STATED GOAL: Present the text lines of all the items as a single numbered list, omitting blank lines and leaving out the pictures.

RECORDS:

══════

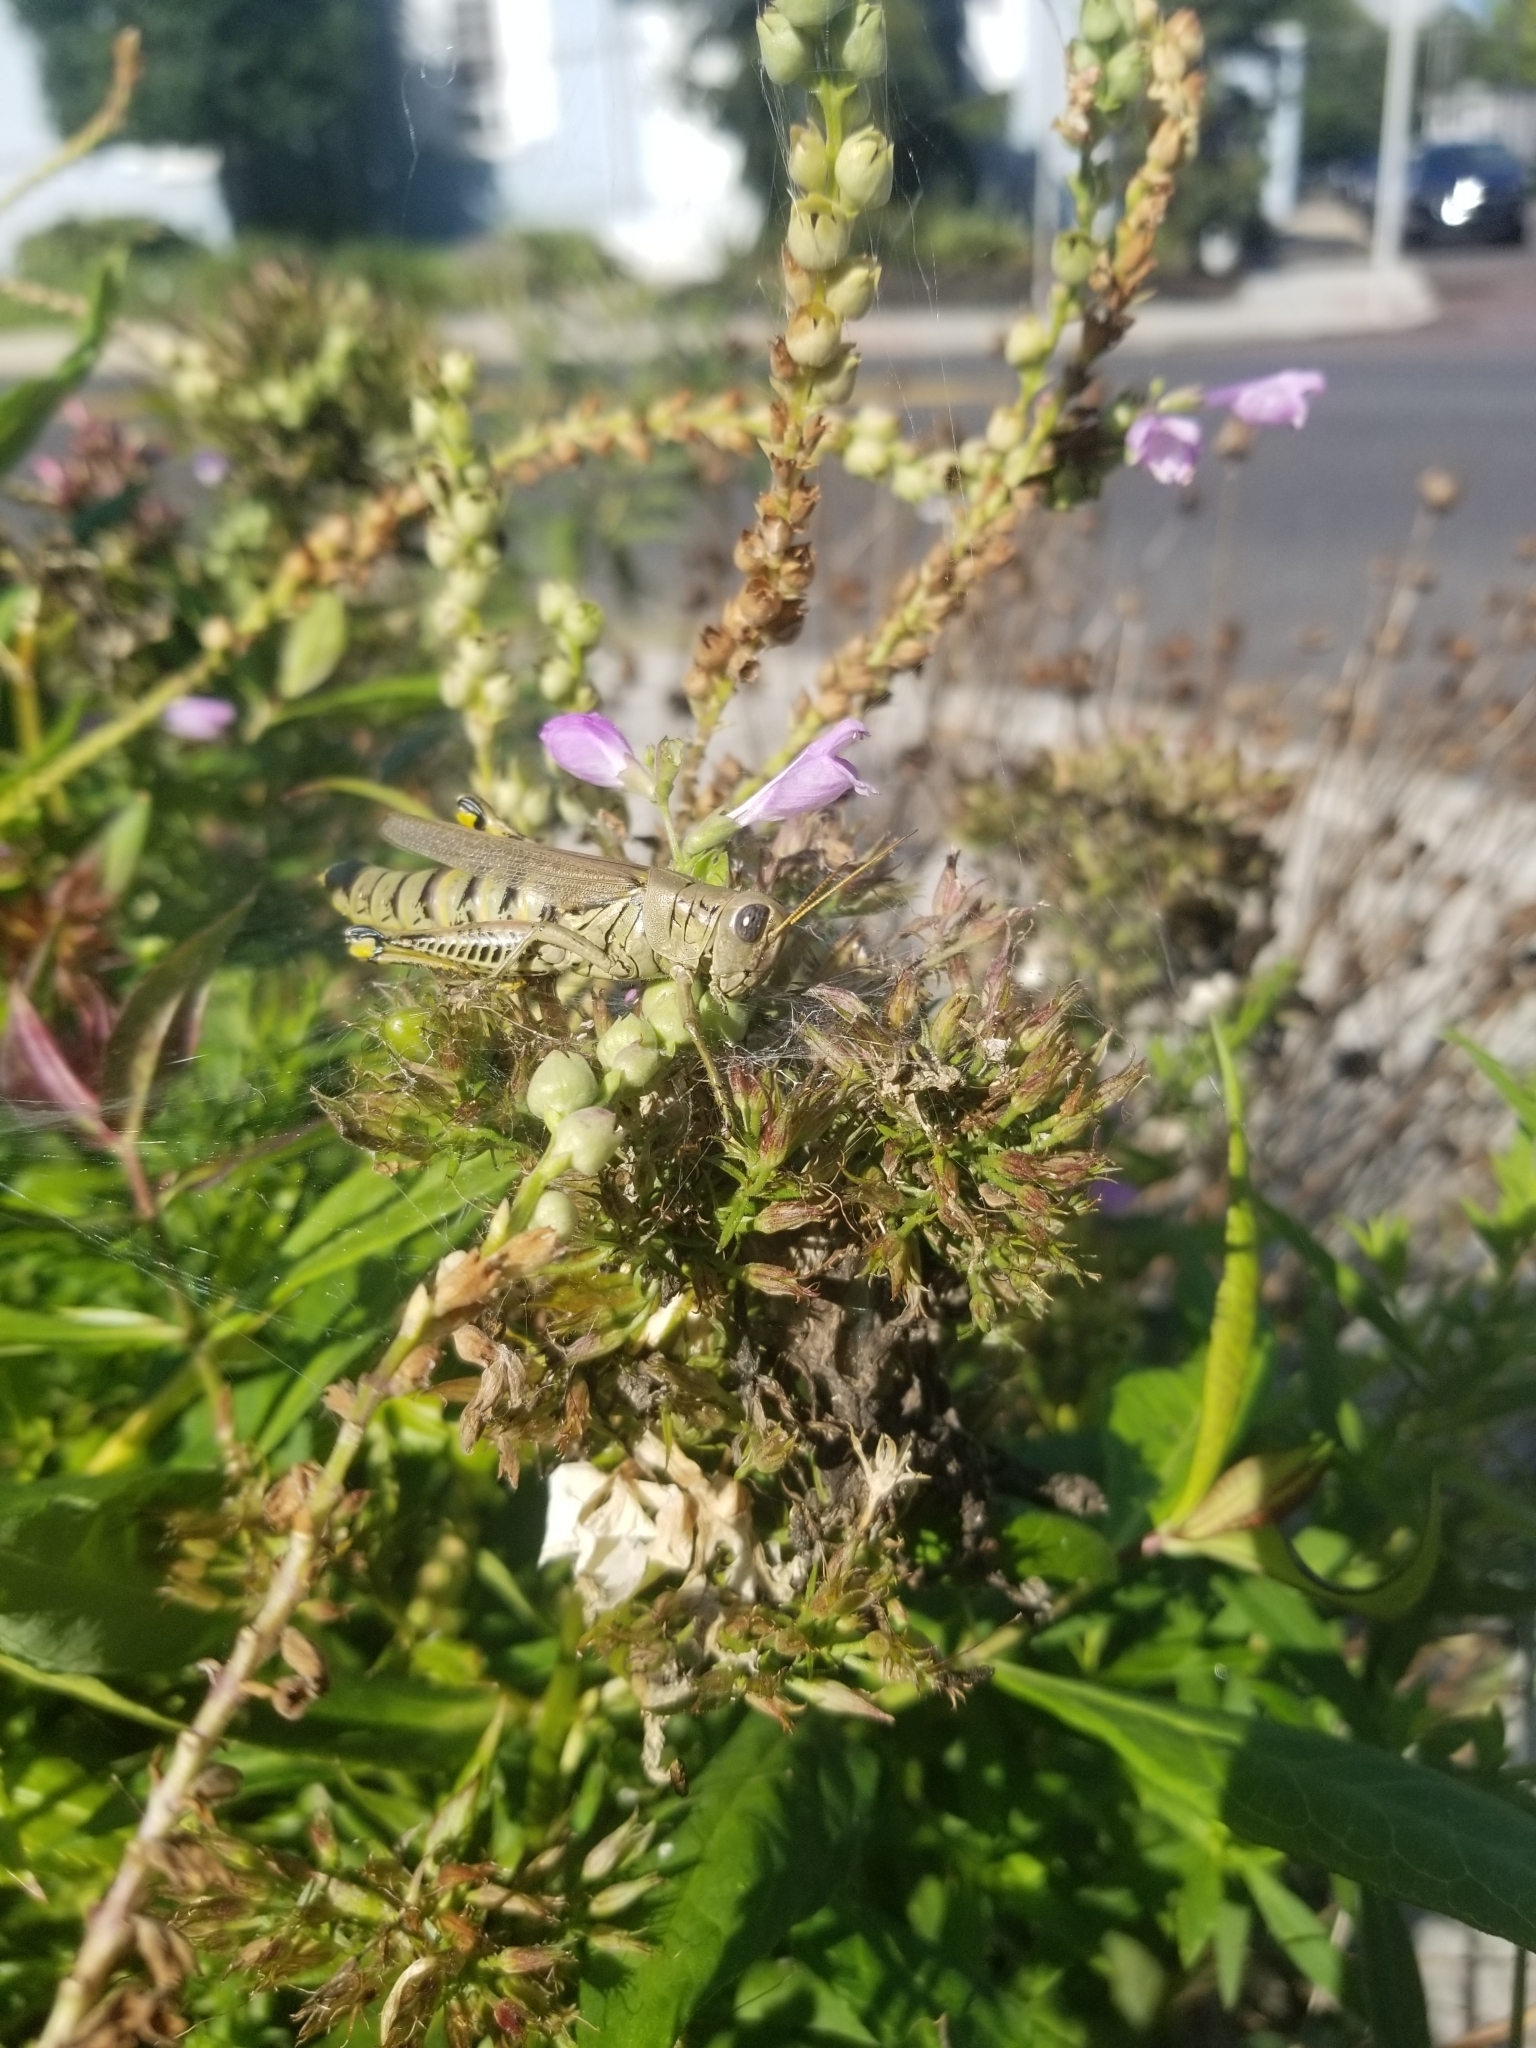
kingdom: Animalia
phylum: Arthropoda
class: Insecta
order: Orthoptera
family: Acrididae
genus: Melanoplus
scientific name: Melanoplus differentialis
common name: Differential grasshopper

══════

EXERCISE ANSWER:
1. kingdom: Animalia
2. phylum: Arthropoda
3. class: Insecta
4. order: Orthoptera
5. family: Acrididae
6. genus: Melanoplus
7. scientific name: Melanoplus differentialis
8. common name: Differential grasshopper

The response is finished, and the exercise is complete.